The trial justice was not impressed with the evidence offered by the defendants in their attempt to show that the decedent fully appreciated the amount of her property or the amount of the proceeds of the stock sold through the brokers by whom Madelon O’Connor was employed. The latter had testified under exami*136nation before trial that she had shown the decedent the check which she herself had received from the brokers. In commenting upon this the trial justice stated: “ In her examination before trial Madelon testified that she had shown deceased her own check, thus received, and described in detail her conversation with her aunt about the matter, but on the trial she admitted under cross-examination that the testimony was untrue and that she had never shown (after it was demonstrated to her that she could not have shown) her own check to Miss Campbell. * * * Madelon appears in the light of a witness willing to invent the detailed account of a conversation with her aunt which could never have taken place, and her explanation that she meant a different check is unconvincing.”

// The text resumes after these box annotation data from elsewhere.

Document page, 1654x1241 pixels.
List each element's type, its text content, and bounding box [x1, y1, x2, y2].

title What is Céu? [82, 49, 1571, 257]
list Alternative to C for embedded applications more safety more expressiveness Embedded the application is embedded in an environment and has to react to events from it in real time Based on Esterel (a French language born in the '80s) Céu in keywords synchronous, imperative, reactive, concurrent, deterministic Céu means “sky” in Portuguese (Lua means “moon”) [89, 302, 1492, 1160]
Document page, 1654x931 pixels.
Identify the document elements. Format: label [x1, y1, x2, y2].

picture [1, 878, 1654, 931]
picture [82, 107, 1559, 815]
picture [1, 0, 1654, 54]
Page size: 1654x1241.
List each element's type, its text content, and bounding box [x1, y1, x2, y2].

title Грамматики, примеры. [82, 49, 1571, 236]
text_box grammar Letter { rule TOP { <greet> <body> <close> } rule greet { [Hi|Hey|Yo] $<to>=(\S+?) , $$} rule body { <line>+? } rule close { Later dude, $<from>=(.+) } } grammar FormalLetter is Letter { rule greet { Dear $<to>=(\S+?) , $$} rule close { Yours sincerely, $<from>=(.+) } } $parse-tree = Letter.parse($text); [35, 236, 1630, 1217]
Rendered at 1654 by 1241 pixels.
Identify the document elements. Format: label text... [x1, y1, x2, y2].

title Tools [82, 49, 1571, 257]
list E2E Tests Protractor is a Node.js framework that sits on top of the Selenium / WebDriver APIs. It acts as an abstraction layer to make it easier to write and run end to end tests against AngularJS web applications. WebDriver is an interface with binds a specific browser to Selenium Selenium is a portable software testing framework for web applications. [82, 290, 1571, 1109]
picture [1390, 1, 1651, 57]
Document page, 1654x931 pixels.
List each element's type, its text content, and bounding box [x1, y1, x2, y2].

The trial court has found that the decedent did not fully comprehend the trust agreement or the amount of property transferred thereby. It is conceded that this agreement was read' to her only in part. While it is true that this was at the deceased’s own request, the trial justice would have been justified in concluding that this request on her part was due to physical and mental exhaustion, and that even if it had been fully read, the deceased, had she been in a better state of health, would have had difficulty in comprehending its full force and meaning.
Through the decision about to be made practically all of the decedent’s property will pass to the O’Connor branch of the family. During the decedent’s life the evidence shows that she had made practically an equal distribution between the O’Connor family and the family of her sister, Mary Haas. The effect of the decision at Special Term, on the other hand, is to return to the estate all of the decedent’s property, with the result that this equal distribution, which the decedent when in possession of her full physical and mental faculties apparently attempted to make, will be accomplished.
It follows that the judgments should be affirmed.
Finch, J., concurs.
In each action: Judgment reversed, with costs, and complaint dismissed, with costs. Settle order on notice reversing findings inconsistent with this determination and containing such new findings of facts proved upon the trial as are necessary to sustain the judgment hereby awarded.